Tugas Latihan:
• 1. Menurut teks tentang maqam taubat dan zuhud, hal apa yang dapat membangkitkan maqām zuhd?
• 2. Salin persis bagian teks tentang maqam taubat dan zuhud yang diawali kata-kata "Maqam Zuhud" dan diakhiri "dunia yang menipu.".

Sesuai dengan janji kami dalam pemabhasan yang kemarin di sini akan dijelaskan secara terperinci makna dan letaknya unsyur maqom
Maqam Taubat
Taubat
adalah maqam awal yang harus dilalui oleh seorang salik. Sebelum
mencapai maqam ini seorang salik tidak akan bisa mencapai maqam-maqam
lainnya. Karena sebuah tujuan akhir tidak akan dapat dicapai tanpa
adanya langkah awal yang benar.
Cara
taubat sebagaimana pandangan Ibn Atha’illah adalah dengan bertafakkur
dan berkhalwat. sedang tafakkur itu sendiri adalah hendaknya seorang
salik melakukan instropeksi terhadap semua perbuatannya di siang hari.
Jika dia mendapati perbuatannya tersebut berupa ketaatan kepada Allah,
maka hendaknya dia bersyukur kepada-Nya. Dan sebaliknya jika dia
mendapati amal perbuatannya berupa kemaksiatan, maka hendaknya dia
segera beristighfar dan bertaubat kepada-Nya.
Untuk
mencapai maqam taubat ini, seorang salik harus meyakini dan mempercayai
bahwa irodah (kehendak) Allah meliputi segala sesuatu yang ada.
Termasuk bentuk ketaatan salik, keadaan lupa kepada-Nya, dan nafsu
syahwatnya, semua atas kehendak-Nya.
Sedangkan
hal yang dapat membangkitkan maqam taubat ini adalah berbaik sangka
(husn adz-dzon) kepada-Nya. Jika seorang salik terjerumus dalam sebuah
perbuatan dosa, hendaknya ia tidak menganggap bahwa dosanya itu
sangatlah besar sehingga menyebabkan dirinya merasa putus asa untuk bisa
sampai kepada-Nya.
Maqam Zuhud
Dalam pandangan Ibn ‘Aţā’illah, zuhd ada 2 macam;
1. Zuhd Ẓahir Jalī seperti zuhd dari perbuatan berlebih-lebihan dalam perkara ḥalal, seperti: makanan, pakaian, dan hal lain yang tergolong dalam perhiasan duniawi.
2. Dan Zuhd Bāţin Khafī seperti zuhd dari segala bentuk kepemimpinan, cinta penampilan zahir, dan juga berbagai hal maknawi yang terkait dengan keduniaan”.
Hal
yang dapat membangkitkan maqām zuhd adalah dengan merenung (ta’ammul).
Jika seorang sālik benar-benar merenungkan dunia ini, maka dia akan
mendapati dunia hanya sebagai tempat bagi yang selain Allah, dia akan
mendapatinya hanya berisikan kesedihan dan kekeruhan. Jikalau sudah
demikian, maka sālik akan zuhd terhadap dunia. Dia tidak akan terbuai
dengan segala bentuk keindahan dunia yang menipu.

Materi Ditampilkan:
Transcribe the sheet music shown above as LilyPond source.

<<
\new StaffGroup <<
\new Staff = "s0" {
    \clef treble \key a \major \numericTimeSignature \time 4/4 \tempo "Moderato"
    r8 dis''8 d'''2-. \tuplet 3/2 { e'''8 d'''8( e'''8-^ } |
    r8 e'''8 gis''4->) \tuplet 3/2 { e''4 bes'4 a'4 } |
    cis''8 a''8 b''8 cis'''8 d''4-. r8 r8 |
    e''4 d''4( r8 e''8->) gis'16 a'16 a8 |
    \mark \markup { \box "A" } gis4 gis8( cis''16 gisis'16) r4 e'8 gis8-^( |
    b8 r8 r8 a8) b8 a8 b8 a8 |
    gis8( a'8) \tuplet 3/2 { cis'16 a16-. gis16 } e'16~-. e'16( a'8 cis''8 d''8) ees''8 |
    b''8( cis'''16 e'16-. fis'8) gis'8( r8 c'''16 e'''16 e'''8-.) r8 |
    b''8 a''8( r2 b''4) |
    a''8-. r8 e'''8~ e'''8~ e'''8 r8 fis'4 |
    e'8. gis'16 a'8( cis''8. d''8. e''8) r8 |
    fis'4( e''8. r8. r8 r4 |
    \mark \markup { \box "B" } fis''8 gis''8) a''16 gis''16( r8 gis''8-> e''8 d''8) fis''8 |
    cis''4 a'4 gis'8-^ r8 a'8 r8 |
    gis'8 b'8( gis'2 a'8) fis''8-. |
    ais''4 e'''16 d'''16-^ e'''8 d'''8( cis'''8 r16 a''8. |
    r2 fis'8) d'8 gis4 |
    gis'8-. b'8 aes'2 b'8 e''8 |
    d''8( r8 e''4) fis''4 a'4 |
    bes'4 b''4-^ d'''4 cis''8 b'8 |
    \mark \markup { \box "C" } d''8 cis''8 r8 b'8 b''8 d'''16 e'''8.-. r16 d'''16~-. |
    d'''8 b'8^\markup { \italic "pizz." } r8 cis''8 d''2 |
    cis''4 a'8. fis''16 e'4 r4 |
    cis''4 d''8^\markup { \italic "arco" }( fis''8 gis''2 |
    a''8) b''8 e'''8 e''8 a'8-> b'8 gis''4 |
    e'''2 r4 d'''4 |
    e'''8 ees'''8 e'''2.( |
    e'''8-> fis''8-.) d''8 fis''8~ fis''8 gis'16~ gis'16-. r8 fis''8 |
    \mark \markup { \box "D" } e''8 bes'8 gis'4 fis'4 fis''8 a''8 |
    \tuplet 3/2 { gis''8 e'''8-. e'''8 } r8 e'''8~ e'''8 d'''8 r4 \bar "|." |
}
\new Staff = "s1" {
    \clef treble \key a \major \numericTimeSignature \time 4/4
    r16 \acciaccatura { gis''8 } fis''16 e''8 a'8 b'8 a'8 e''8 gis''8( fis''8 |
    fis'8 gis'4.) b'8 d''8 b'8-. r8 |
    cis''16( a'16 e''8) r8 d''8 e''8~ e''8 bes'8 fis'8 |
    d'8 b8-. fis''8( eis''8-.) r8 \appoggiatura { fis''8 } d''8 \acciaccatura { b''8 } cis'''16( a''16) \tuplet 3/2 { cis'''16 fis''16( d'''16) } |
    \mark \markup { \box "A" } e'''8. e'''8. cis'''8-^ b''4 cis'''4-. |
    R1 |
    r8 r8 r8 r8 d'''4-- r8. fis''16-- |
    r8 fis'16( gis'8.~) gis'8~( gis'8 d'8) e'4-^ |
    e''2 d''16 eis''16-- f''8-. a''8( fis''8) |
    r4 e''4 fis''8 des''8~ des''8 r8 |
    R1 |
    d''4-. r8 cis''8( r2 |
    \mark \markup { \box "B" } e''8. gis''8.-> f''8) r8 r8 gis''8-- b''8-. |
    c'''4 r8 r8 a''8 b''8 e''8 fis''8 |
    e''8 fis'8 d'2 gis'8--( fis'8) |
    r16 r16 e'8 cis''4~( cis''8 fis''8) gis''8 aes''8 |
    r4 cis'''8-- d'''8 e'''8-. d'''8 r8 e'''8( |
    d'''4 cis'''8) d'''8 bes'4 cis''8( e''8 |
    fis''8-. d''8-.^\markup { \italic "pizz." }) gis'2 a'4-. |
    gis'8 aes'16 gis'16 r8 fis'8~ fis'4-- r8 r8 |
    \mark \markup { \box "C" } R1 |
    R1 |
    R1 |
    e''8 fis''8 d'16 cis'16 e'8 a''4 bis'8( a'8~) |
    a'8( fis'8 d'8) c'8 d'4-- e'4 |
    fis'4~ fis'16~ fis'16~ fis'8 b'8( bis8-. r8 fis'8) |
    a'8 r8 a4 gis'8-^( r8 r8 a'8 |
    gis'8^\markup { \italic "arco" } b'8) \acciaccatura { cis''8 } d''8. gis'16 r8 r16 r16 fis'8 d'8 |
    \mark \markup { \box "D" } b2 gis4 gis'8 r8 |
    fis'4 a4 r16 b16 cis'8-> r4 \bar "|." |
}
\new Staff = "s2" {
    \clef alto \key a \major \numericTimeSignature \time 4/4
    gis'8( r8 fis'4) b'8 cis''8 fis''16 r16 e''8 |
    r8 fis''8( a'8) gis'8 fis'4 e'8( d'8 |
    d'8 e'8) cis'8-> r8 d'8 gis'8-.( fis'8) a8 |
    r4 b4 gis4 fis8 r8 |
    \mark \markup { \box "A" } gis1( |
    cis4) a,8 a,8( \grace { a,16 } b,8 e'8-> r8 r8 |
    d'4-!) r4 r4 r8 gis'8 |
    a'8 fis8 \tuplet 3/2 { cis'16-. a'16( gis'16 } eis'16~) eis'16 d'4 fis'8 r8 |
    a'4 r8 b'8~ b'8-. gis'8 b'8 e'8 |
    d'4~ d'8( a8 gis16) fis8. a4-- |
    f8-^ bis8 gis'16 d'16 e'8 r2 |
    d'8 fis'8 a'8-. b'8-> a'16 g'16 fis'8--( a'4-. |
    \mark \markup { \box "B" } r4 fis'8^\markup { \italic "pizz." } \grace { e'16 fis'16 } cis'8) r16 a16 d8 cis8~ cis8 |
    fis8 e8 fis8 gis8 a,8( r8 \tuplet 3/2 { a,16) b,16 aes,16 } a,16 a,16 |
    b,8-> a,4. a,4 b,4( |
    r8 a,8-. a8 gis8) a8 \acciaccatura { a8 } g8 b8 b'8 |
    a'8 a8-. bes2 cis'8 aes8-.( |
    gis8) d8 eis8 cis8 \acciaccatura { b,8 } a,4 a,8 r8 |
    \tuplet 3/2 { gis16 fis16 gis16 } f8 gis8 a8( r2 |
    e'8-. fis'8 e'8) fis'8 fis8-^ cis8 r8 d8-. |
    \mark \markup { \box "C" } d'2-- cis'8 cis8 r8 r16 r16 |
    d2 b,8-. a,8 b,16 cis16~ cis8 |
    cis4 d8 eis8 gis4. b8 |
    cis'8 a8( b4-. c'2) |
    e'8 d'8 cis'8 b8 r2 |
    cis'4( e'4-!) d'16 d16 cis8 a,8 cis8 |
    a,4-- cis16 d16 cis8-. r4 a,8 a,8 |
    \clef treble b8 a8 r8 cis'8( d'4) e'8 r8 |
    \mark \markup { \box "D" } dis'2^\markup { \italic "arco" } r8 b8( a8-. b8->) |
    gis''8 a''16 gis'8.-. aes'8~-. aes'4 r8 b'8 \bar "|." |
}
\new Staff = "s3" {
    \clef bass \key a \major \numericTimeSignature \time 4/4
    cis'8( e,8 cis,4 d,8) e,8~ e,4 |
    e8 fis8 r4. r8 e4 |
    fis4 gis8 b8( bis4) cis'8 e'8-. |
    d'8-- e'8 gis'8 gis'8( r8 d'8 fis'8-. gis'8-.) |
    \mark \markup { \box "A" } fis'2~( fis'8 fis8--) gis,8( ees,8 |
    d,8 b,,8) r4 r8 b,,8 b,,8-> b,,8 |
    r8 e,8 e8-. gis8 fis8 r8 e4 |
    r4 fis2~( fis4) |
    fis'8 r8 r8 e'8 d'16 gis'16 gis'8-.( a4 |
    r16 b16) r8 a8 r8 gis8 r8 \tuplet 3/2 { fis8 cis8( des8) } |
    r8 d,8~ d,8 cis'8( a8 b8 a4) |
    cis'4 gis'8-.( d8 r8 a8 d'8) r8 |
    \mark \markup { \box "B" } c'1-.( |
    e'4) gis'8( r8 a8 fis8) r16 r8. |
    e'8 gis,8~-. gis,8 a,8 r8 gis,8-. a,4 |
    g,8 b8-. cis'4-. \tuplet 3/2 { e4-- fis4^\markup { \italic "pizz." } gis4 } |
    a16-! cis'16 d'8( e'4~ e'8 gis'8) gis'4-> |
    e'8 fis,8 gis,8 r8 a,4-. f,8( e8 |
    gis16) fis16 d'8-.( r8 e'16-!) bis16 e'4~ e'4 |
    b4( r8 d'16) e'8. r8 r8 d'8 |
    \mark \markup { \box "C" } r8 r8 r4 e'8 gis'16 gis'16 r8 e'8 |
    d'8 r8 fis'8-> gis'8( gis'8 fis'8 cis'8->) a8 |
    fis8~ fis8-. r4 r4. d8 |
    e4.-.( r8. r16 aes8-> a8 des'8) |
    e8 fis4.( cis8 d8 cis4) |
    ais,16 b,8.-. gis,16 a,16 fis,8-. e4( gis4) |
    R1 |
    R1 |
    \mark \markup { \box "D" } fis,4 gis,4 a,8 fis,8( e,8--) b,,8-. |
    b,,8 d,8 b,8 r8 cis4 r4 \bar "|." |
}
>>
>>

Jawaban Latihan:
• 1. Merenung (ta’ammul).

• 2.
Maqam Zuhud
Dalam pandangan Ibn ‘Aţā’illah, zuhd ada 2 macam;
1. Zuhd Ẓahir Jalī seperti zuhd dari perbuatan berlebih-lebihan dalam perkara ḥalal, seperti: makanan, pakaian, dan hal lain yang tergolong dalam perhiasan duniawi.
2. Dan Zuhd Bāţin Khafī seperti zuhd dari segala bentuk kepemimpinan, cinta penampilan zahir, dan juga berbagai hal maknawi yang terkait dengan keduniaan”.
Hal
yang dapat membangkitkan maqām zuhd adalah dengan merenung (ta’ammul).
Jika seorang sālik benar-benar merenungkan dunia ini, maka dia akan
mendapati dunia hanya sebagai tempat bagi yang selain Allah, dia akan
mendapatinya hanya berisikan kesedihan dan kekeruhan. Jikalau sudah
demikian, maka sālik akan zuhd terhadap dunia. Dia tidak akan terbuai
dengan segala bentuk keindahan dunia yang menipu.